With so much of the media focused upon technology companies as those that innovate the best, here is a company story that is as Rust Belt as you can get, that has provided a 387% return over the last five years that is first on the Standard & Poors index.
"In an industry as Rust Belt as they come, Nucor (NUE) has nurtured one of the most dynamic and engaged workforces around. The 11,300 nonunion employees at the Charlotte (N.C.) company don't see themselves as worker bees waiting for instructions from above. Nucor's flattened hierarchy and emphasis on pushing power to the front line lead its employees to adopt the mindset of owner-operators. It's a profitable formula: Nucor's 387% return to shareholders over the past five years handily beats almost all other companies in the Standard & Poor's 500-stock index, including New Economy icons Amazon.com (AMZN), Starbucks (SBUX), and eBay (EBAY). And the company has become more profitable as it has grown: Margins, which were 7% in 2000, reached 10% last year.
"Nucor gained renown in the late 1980s for its radical pay practices, which base the vast majority of most workers' income on their performance. An upstart nipping at the heels of the integrated steel giants, Nucor had a close-knit culture that was the natural outgrowth of its underdog identity. Legendary leader F. Kenneth Iverson's radical insight: that employees, even hourly clock-punchers, will make an extraordinary effort if you reward them richly, treat them with respect, and give them real power.
"Nucor is an upstart no more, and the untold story of how it has clung to that core philosophy even as it has grown into the largest steel company in the U.S. is in many ways as compelling as the celebrated tale of its brash youth.

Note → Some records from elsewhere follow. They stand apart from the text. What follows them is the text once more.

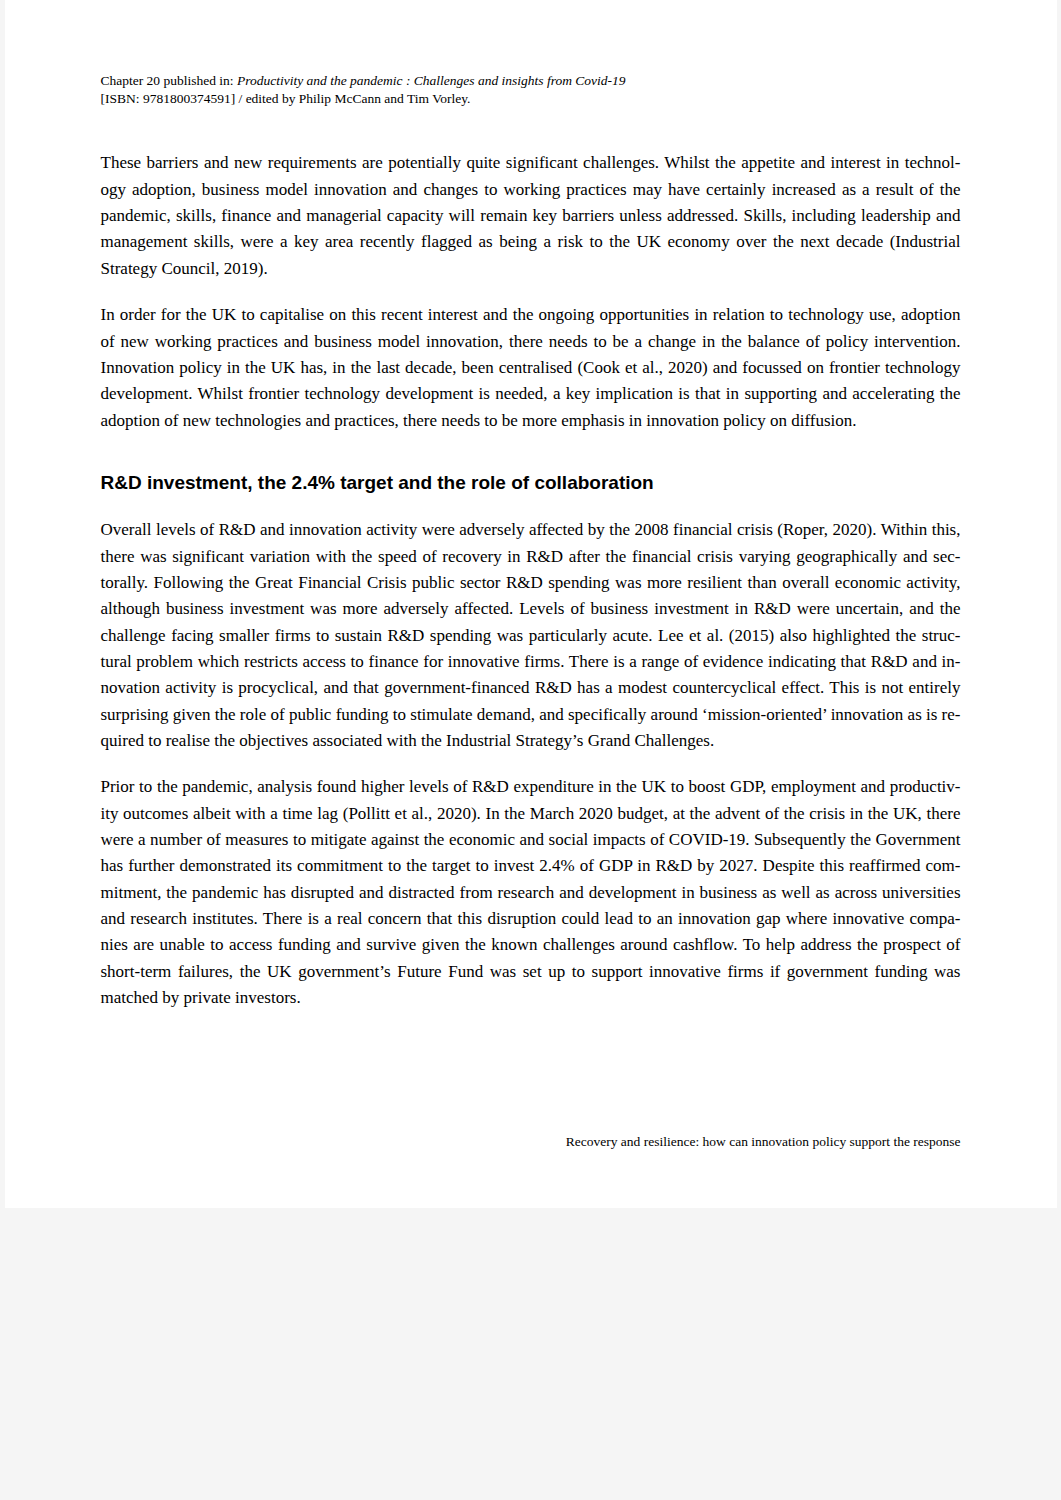Chapter 20 published in: Productivity and the pandemic : Challenges and insights from Covid-19
[ISBN: 9781800374591] / edited by Philip McCann and Tim Vorley.
These barriers and new requirements are potentially quite significant challenges. Whilst the appetite and interest in technology adoption, business model innovation and changes to working practices may have certainly increased as a result of the pandemic, skills, finance and managerial capacity will remain key barriers unless addressed. Skills, including leadership and management skills, were a key area recently flagged as being a risk to the UK economy over the next decade (Industrial Strategy Council, 2019).
In order for the UK to capitalise on this recent interest and the ongoing opportunities in relation to technology use, adoption of new working practices and business model innovation, there needs to be a change in the balance of policy intervention. Innovation policy in the UK has, in the last decade, been centralised (Cook et al., 2020) and focussed on frontier technology development. Whilst frontier technology development is needed, a key implication is that in supporting and accelerating the adoption of new technologies and practices, there needs to be more emphasis in innovation policy on diffusion.
R&D investment, the 2.4% target and the role of collaboration
Overall levels of R&D and innovation activity were adversely affected by the 2008 financial crisis (Roper, 2020). Within this, there was significant variation with the speed of recovery in R&D after the financial crisis varying geographically and sectorally. Following the Great Financial Crisis public sector R&D spending was more resilient than overall economic activity, although business investment was more adversely affected. Levels of business investment in R&D were uncertain, and the challenge facing smaller firms to sustain R&D spending was particularly acute. Lee et al. (2015) also highlighted the structural problem which restricts access to finance for innovative firms. There is a range of evidence indicating that R&D and innovation activity is procyclical, and that government-financed R&D has a modest countercyclical effect. This is not entirely surprising given the role of public funding to stimulate demand, and specifically around ‘mission-oriented’ innovation as is required to realise the objectives associated with the Industrial Strategy’s Grand Challenges.
Prior to the pandemic, analysis found higher levels of R&D expenditure in the UK to boost GDP, employment and productivity outcomes albeit with a time lag (Pollitt et al., 2020). In the March 2020 budget, at the advent of the crisis in the UK, there were a number of measures to mitigate against the economic and social impacts of COVID-19. Subsequently the Government has further demonstrated its commitment to the target to invest 2.4% of GDP in R&D by 2027. Despite this reaffirmed commitment, the pandemic has disrupted and distracted from research and development in business as well as across universities and research institutes. There is a real concern that this disruption could lead to an innovation gap where innovative companies are unable to access funding and survive given the known challenges around cashflow. To help address the prospect of short-term failures, the UK government’s Future Fund was set up to support innovative firms if government funding was matched by private investors.
Recovery and resilience: how can innovation policy support the response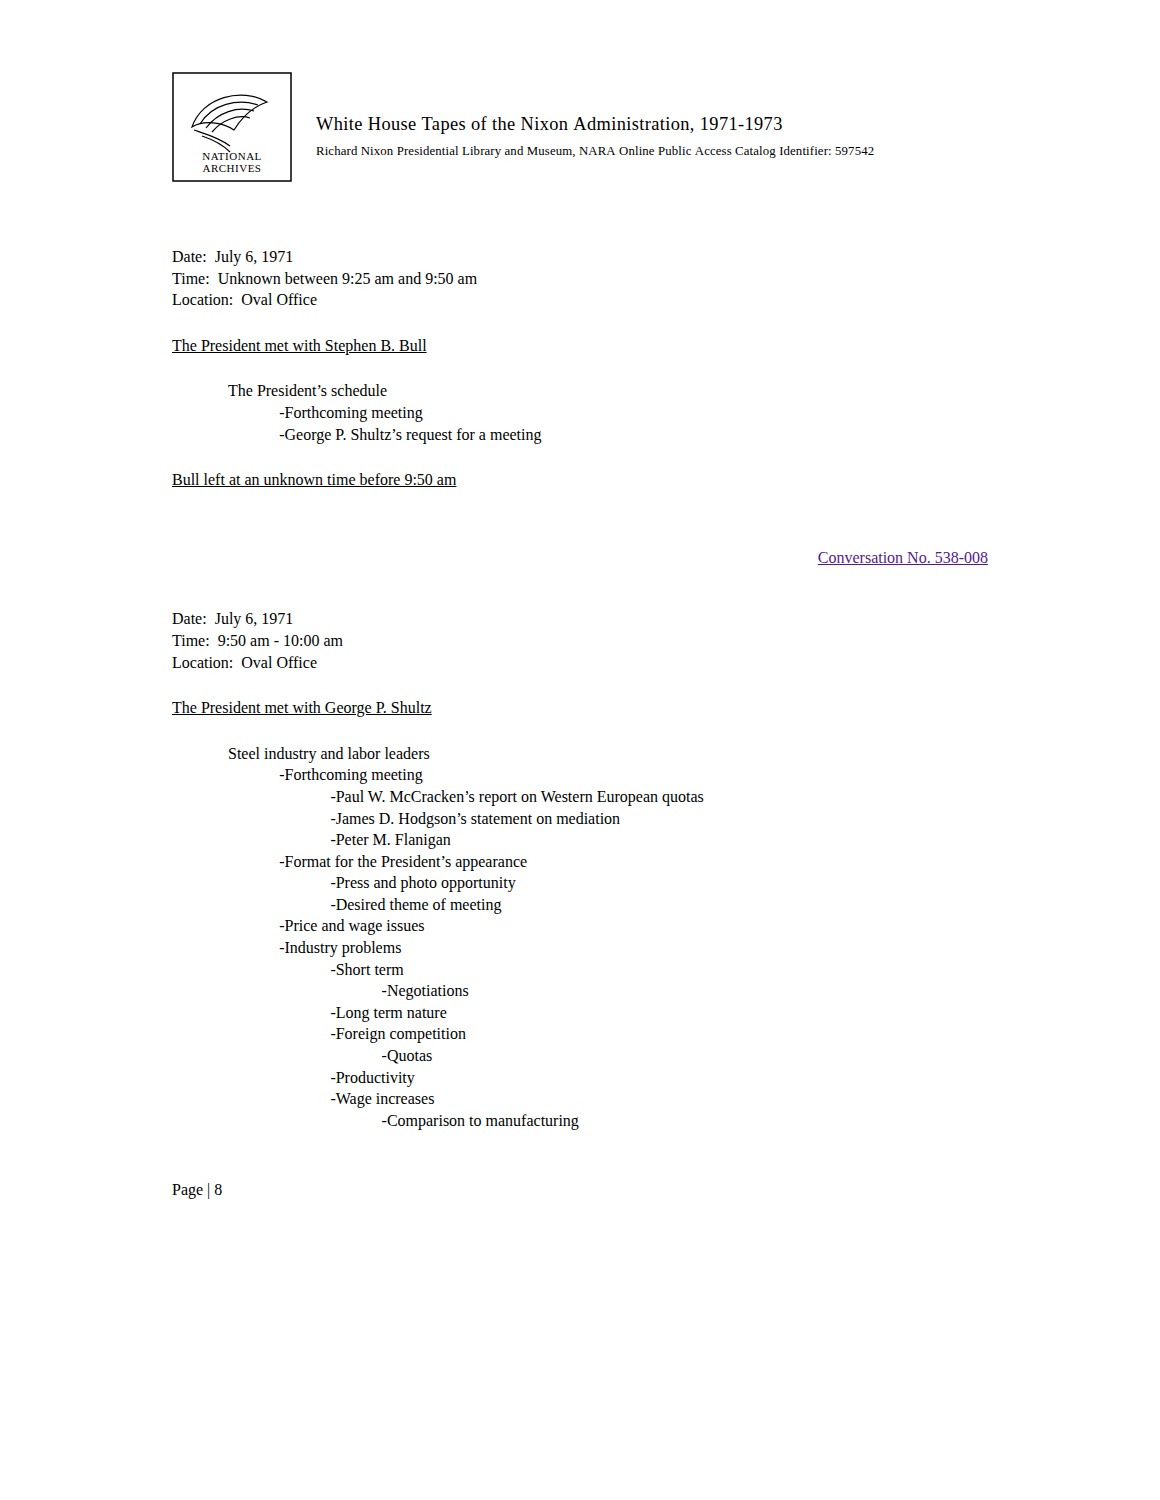NATIONAL ARCHIVES
White House Tapes of the Nixon Administration, 1971-1973
Richard Nixon Presidential Library and Museum, NARA Online Public Access Catalog Identifier: 597542
Date: July 6, 1971
Time: Unknown between 9:25 am and 9:50 am
Location: Oval Office
The President met with Stephen B. Bull
The President’s schedule
Forthcoming meeting
George P. Shultz’s request for a meeting
Bull left at an unknown time before 9:50 am
Conversation No. 538-008
Date: July 6, 1971
Time: 9:50 am - 10:00 am
Location: Oval Office
The President met with George P. Shultz
Steel industry and labor leaders
Forthcoming meeting
Paul W. McCracken’s report on Western European quotas
James D. Hodgson’s statement on mediation
Peter M. Flanigan
Format for the President’s appearance
Press and photo opportunity
Desired theme of meeting
Price and wage issues
Industry problems
Short term
Negotiations
Long term nature
Foreign competition
Quotas
Productivity
Wage increases
Comparison to manufacturing
Page | 8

Iverson retired in 1999. Under CEO Daniel R. DiMicco, a 23-year veteran, Nucor has snapped up 13 plants over the past five years while managing to instill its unique culture in all of the facilities it has bought, an achievement that makes him a more than worthy successor to Iverson."
This just shows that those that seriously take employee empowerment, input, respect and reward can rise to great heights no matter what industry they are involved in. Who would think that a steel company would be the best performer in the Standard & Poor's 500 over the last five-year period?